ABOUT THIS TASK.
Return word for word the text lines starting at the line that contains "СТРАШНОЕ HD — это канал, где вы можете" and ending at the line that contains "хорошем качестве, что позволяет наслаждаться", including both of those lines.

DATA SUPPLIED.
>>>

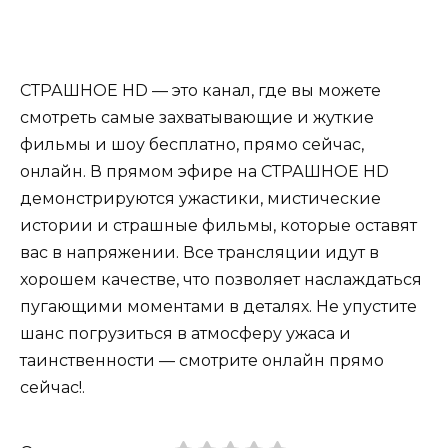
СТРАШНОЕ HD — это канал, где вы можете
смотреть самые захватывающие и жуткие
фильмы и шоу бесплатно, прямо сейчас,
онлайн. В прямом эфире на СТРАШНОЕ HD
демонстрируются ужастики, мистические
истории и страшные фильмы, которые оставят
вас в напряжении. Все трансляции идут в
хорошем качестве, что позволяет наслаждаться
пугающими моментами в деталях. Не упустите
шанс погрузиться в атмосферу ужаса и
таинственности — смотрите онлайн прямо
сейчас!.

<<<
>>>

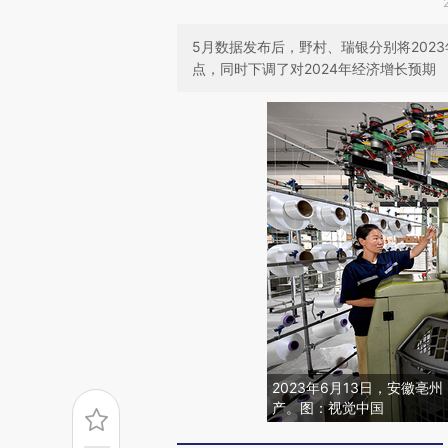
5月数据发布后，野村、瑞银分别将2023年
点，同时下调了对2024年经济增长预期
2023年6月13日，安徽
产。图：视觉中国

<<<

EXERCISE SOLUTION.
СТРАШНОЕ HD — это канал, где вы можете
смотреть самые захватывающие и жуткие
фильмы и шоу бесплатно, прямо сейчас,
онлайн. В прямом эфире на СТРАШНОЕ HD
демонстрируются ужастики, мистические
истории и страшные фильмы, которые оставят
вас в напряжении. Все трансляции идут в
хорошем качестве, что позволяет наслаждаться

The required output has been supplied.